The landscape of artificial intelligence (AI) training is undergoing a significant shift as web domains increasingly restrict access to their data. A new report titled "Consent in Crisis: The Rapid Decline of the AI Data Commons," led by Shayne Longpre and a team of contributors, highlights the growing challenges AI developers face due to these restrictions. Conducted over a year-long audit from 2023 to 2024, the study examines how web domains' consent preferences are evolving and the implications for AI training corpora.

The report's findings are based on an audit of 14,000 web domains, focusing on their policies regarding web crawlers and AI data usage. Conducted by a team of researchers, the study was driven by the need to understand the changing dynamics of web data accessibility and consent. The audit revealed a significant increase in AI-specific clauses limiting data use and inconsistencies between websites' Terms of Service and their robots.txt files. This shift is indicative of broader issues with existing web protocols, which were not designed to handle the massive re-purposing of internet data for AI training.

Findings

The findings reveal a rapid increase in restrictions on AI data usage from web domains. Key points include:

  • Around 5% of tokens from major AI training corpora like C4, RefinedWeb, and Dolma have become restricted due to changes in robots.txt files, with 45% of C4 tokens restricted by Terms of Service agreements.
  • Inconsistencies between robots.txt files and Terms of Service documents indicate inefficiencies in current web protocols for communicating consent.
    The restrictions are leading to a potential bias in AI training data, reducing diversity and freshness.

Proliferation of Restrictions

The study's results indicate a rapid proliferation of restrictions on web crawlers used for AI development. In just one year, around 5% of tokens from major AI training corpora like C4, RefinedWeb, and Dolma have become restricted due to changes in robots.txt files. Among the most actively maintained sources, this figure rises to 28%. Additionally, 45% of C4 is now restricted by Terms of Service agreements. If these restrictions are respected or enforced, they could significantly bias the diversity, freshness, and scalability of general-purpose AI systems.

Inconsistencies in Consent Mechanisms

A critical finding of the report is the inconsistency between robots.txt files and Terms of Service. These inconsistencies reveal the inefficiencies of current web protocols in communicating content creators' intentions. For example, OpenAI's crawlers face more significant restrictions compared to those of other AI developers. This discrepancy highlights the need for more effective mechanisms to convey consent preferences and manage the impact on AI training data.

Impact on AI Training Data

The increasing restrictions are reshaping the landscape of AI training data. The head distribution of web domains—those contributing the most tokens to AI corpora—differs significantly from the long tail.
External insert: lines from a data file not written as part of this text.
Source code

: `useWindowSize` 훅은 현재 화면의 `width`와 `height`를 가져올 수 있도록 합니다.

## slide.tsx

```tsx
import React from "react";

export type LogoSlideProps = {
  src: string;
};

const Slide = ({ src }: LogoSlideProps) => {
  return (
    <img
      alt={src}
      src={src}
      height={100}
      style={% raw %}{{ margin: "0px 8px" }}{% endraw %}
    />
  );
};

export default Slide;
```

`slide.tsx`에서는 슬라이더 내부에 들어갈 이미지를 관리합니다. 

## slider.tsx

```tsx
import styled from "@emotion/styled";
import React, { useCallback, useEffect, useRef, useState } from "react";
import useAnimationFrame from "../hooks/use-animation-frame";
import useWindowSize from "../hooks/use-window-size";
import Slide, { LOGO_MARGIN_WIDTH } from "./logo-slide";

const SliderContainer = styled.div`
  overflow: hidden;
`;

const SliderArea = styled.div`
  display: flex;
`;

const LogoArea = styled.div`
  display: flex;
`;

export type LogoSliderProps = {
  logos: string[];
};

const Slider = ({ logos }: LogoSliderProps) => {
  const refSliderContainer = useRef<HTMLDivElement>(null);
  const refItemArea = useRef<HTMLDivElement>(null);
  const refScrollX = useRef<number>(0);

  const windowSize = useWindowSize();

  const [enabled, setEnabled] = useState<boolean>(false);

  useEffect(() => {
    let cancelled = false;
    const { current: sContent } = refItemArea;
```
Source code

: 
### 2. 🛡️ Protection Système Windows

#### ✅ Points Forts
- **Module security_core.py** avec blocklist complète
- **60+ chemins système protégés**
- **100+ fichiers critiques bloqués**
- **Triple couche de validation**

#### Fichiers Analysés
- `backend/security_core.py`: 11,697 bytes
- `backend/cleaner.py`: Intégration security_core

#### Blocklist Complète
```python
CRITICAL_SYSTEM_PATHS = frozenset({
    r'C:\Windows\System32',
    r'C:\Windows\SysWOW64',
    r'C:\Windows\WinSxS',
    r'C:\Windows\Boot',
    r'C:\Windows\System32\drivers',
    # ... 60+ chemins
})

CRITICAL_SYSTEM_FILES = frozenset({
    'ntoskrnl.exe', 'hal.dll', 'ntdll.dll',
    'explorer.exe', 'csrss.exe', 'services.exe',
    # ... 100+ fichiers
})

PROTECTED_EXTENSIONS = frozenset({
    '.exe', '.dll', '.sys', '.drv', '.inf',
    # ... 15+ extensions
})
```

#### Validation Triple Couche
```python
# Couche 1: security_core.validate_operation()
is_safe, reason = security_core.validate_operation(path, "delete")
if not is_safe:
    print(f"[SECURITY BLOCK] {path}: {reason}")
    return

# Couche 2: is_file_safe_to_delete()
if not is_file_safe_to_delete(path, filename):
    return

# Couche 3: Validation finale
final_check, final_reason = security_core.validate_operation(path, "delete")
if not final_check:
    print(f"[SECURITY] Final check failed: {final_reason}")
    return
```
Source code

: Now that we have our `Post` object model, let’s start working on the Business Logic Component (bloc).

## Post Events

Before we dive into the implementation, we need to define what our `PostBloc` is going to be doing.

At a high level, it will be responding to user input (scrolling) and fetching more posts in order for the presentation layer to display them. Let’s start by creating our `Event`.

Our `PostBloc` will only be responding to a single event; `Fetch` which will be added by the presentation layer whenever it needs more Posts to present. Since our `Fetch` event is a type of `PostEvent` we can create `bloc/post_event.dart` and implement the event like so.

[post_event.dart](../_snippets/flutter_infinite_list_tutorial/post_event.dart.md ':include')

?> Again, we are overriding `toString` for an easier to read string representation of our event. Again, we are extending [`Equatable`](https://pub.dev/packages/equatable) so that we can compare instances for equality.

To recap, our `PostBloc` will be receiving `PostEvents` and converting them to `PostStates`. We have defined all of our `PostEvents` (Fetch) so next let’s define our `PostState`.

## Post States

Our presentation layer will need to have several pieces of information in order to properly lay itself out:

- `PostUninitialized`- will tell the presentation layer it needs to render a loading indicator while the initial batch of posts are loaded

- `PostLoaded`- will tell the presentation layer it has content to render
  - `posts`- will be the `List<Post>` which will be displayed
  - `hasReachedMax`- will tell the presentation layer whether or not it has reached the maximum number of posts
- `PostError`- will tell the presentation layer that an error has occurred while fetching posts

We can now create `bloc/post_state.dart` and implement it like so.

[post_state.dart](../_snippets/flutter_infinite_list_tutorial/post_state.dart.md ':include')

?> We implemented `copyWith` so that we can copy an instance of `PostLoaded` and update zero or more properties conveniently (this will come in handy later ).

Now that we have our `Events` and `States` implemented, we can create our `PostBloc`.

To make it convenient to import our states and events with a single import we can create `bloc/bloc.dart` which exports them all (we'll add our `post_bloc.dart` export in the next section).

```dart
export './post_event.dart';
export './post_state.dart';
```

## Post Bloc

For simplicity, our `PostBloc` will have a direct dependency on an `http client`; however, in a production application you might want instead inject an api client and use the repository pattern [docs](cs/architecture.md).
These top sources, including news, encyclopedias, and social media sites, are more likely to have user-generated content, multimedia elements, and monetized content. As restrictions increase, AI training data may become less representative of the current web, skewing towards older and less diverse content.

Mismatch Between AI Uses and Training Data

Another notable aspect of the report is the mismatch between the types of web data used for AI training and the real-world applications of conversational AI. For instance, while a significant portion of training data comes from news websites, user interactions with AI systems like ChatGPT often involve creative writing, brainstorming, and general information requests—areas that are less represented in web-derived training data. This misalignment could affect the performance and alignment of AI models with user expectations.

Future Trends and Challenges

The report's forecasts suggest a continued decline in open web data sources. By April 2025, an additional 2-4% of C4, RefinedWeb, and Dolma tokens are expected to become restricted. This trend underscores the urgent need for better protocols to manage web data consent. Without such mechanisms, the availability of high-quality training data will diminish, challenging the scalability and capabilities of future AI models.

Conclusion

The rapid decline of the AI data commons presents significant challenges for AI development. As web domains increasingly restrict access to their data, the diversity and freshness of AI training data are at risk. The inconsistencies in consent mechanisms further complicate this issue, highlighting the need for improved protocols to manage web data usage. Addressing these challenges is crucial to ensuring the continued advancement and ethical use of AI technologies.